While watching (and waiting) for The Matrix Resurrections to become an engrossing movie, I slowly began to realize that it would never turn into one. Where the previous entries in the series managed to explain what was happening throughout exciting action sequences, this movie spends nearly two of its two-and-a-half hour run time explaining things. (The movie really should have been titled: The Matrix Explanations.) The obvious question, namely how and why Neo and Trinity are still alive, isn’t answered until two-thirds of the way in. Before we get the answer to that question, there’s much to explain.
We’re told that the previous movies were essentially video games that Thomas Anderson (a.k.a. Neo, Keanu Reeves) created, which in turn caused him to have a mental breakdown. In the present, there’s a new crew of revolutionaries that want to extract Neo from the Matrix again. (The reasons for which are explained, but really don’t make much sense.) Unfortunately, thanks to his Analyst (Neal Patrick Harris), Neo doesn’t think that any of that Matrix stuff was ever actually real. Along the way Neo meets the New Morpheus (Yahya Abdul-Mateen II), a program Neo created for a purpose that’s somehow never explained.
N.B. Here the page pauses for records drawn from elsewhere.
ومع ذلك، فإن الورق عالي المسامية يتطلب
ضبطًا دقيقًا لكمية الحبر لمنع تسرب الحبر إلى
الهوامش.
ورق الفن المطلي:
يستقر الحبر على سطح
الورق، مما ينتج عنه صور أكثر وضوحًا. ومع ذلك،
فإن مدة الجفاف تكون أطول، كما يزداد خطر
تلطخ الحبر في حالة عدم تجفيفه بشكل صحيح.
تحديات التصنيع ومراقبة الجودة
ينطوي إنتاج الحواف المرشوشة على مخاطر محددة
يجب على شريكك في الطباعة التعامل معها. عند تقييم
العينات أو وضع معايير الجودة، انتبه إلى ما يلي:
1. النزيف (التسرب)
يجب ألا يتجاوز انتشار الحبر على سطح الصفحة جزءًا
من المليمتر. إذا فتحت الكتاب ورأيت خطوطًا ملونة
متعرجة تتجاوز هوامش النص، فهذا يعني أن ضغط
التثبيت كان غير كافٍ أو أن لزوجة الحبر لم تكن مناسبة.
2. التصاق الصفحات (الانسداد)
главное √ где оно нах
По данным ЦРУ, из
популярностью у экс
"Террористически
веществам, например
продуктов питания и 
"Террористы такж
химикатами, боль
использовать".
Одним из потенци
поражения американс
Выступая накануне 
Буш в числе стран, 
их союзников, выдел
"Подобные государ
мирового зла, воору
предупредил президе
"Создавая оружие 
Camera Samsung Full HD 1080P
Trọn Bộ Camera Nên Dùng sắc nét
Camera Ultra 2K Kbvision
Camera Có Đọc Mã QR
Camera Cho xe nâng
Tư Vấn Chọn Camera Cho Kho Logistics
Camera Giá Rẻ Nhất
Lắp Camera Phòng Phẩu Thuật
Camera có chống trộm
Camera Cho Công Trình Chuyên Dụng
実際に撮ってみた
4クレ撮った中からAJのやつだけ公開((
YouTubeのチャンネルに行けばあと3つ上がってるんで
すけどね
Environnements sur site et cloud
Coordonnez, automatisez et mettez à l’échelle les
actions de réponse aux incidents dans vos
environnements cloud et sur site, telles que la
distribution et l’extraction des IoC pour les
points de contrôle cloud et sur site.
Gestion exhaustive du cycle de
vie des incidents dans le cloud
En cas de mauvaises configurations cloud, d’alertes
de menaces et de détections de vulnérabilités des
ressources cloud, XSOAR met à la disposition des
An hour of screen time in, Neo is finally extracted from his pod of goo. Plenty of explanations follow. What happened after Neo saved everyone? What happened to Zion? What happened to the Machines? What happened to Old Morpheus? What’s up with Agent Smith? When not explaining what happened between the previous sequel and this one, Wachowski gleefully cribs from her own movies. Classic scenes are threaded throughout, and new characters recite dialog given by characters from the previous movies. Both of which are pointless because, honestly, nobody who would see this movie would not already be familiar with the previous three.
While the quality of previous three entries in this franchise dropped off dramatically, they at least involved big stakes. Resurrections boils down to reuniting Neo and Trinity (Carrie-Anne Moss), which may be a nice romantic notion but is such a small-stakes goal that it renders this movie trite in comparison with the others. The Matrix may have been resurrected, but the reasons why anyone cared in the first place has been forgotten in the intervening 18 years. Not Recommended.